Евгений Сухов - Капкан для медвежатника
– Костомаров, Иван Ильич, – сухо подсказал Заславскому Миша.
– Вы согласны со мной, господин Костомаров?
– Полностью согласен, – внутренне усмехнувшись, охотно согласился Залетный. Сам он никогда и ни в чем не зависел от баб. Это бабы зависели от него, а он ими командовал, как генерал солдатами. И вполне был доволен таким раскладом. – Продолжайте.
– Я снял квартиру для тайных встреч с ней и все более и более попадал к ней в зависимость. Скажи она: «Выкинься из окна!» – и я бы, верно, выбросился, честное слово...
– А вот это напрасно, – заметил Миша. – Этих курв... прошу прощения, женщин не стоит подпускать к себе на близкое расстояние.
– Теперь я тоже так думаю, – убито сказал Заславский, – но тогда... Тогда я думал иначе и лелеял надежду, что так будет продолжаться вечно. В смысле наших любовных отношений. А потом она попросила меня оказать ей одну маленькую услугу...
– Она? – раздумчиво спросил «инспектор-визитатор».
– Она, – подтвердил Борис Яковлевич.
– И в чем заключалась эта услуга? – спросил фальшивый чиновник Министерства внутренних дел.
– Она попросила меня выкрасть из сейфа какие-то важные для нее бумаги, – ответил Заславский и добавил. – Очень ценные бумаги.
– А как она о них узнала?
– Ну, не знаю... Возможно, это я рассказал ей о них, сам не отдавая себе в этом отчета. Как только хвост не распушишь, когда рядом с тобой такая женщина.

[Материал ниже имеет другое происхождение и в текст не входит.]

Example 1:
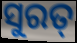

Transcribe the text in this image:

ସୁରତ୍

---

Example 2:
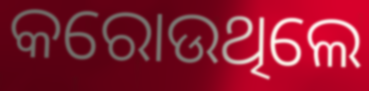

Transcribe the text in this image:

କରୋଉଥିଲେ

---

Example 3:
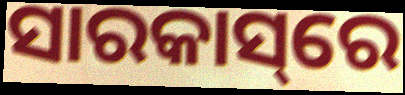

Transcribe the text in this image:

ସାରକାସ୍‌ରେ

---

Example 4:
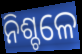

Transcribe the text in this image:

ନିଶ୍ଚଳେ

– И вы не смогли ей отказать? – спросил мнимый чиновник седьмого класса, припоминая, как ему было сладенько, когда его ублажала красавица из высшего московского света. Собственно, это был единственный случай в жизни, когда его одаривала ласками не уличная шлюха и даже не салонная жрица любви, а настоящая светская дама. Пусть нежности ее были и не очень профессиональными.

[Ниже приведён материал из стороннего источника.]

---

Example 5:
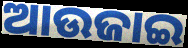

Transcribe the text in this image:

ଆଉଜାଇ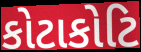
કોટાકોટિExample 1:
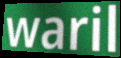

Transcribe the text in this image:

waril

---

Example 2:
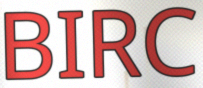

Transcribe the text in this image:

BIRC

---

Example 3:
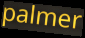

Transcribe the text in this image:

palmer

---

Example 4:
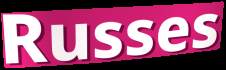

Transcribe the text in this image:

Russes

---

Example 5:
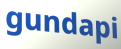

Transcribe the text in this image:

gundapi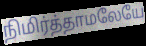
நிமிர்த்தாமலேயேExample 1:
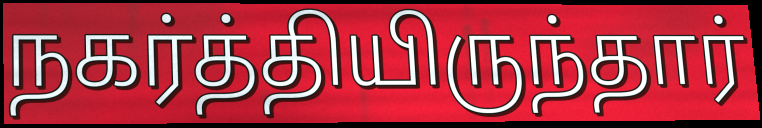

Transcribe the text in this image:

நகர்த்தியிருந்தார்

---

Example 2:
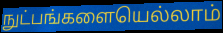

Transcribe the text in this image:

நுட்பங்களையெல்லாம்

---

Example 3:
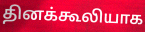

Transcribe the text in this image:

தினக்கூலியாக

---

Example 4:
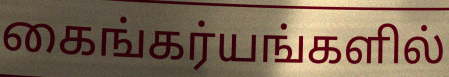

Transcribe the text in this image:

கைங்கர்யங்களில்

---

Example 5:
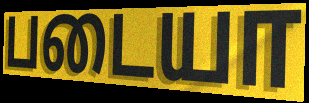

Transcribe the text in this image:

படையாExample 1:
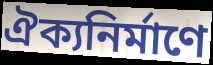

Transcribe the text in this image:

ঐক্যনির্মাণে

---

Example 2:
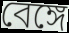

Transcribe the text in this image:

বেঙ্গে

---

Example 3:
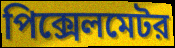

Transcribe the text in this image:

পিক্সেলমেটর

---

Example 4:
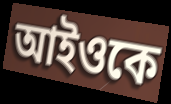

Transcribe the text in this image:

আইওকে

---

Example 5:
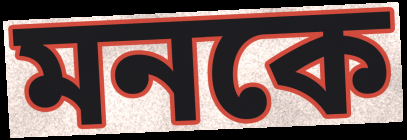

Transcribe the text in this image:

মনকে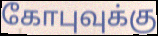
கோபுவுக்கு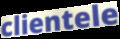
clienteleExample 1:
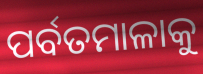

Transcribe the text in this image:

ପର୍ବତମାଳାକୁ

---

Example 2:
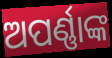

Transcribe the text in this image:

ଅପର୍ଣ୍ଣାଙ୍କ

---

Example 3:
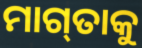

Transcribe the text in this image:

ମାଗ୍‌ତାକୁ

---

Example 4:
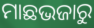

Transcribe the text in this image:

ମାଛଭଜାରୁ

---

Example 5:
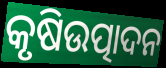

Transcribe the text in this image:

କୃଷିଉତ୍ପାଦନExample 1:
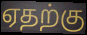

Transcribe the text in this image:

ஏதற்கு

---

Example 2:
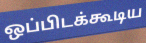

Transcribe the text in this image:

ஒப்பிடக்கூடிய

– Да, не смог, – с некоторым вызовом ответил Заславский. – И это единственная моя вина.
– Да, но документы-то вы все же украли, – жестко заметил Залетный.
– Украл, – ответил Борис Яковлевич и уронил голову на грудь. – И меня обвинили в хищении особо секретных документов государственной важности с целью передачи их иностранному государству и извлечения материальной выгоды для себя. А это, – Заславский тяжело вздохнул, – государственная измена...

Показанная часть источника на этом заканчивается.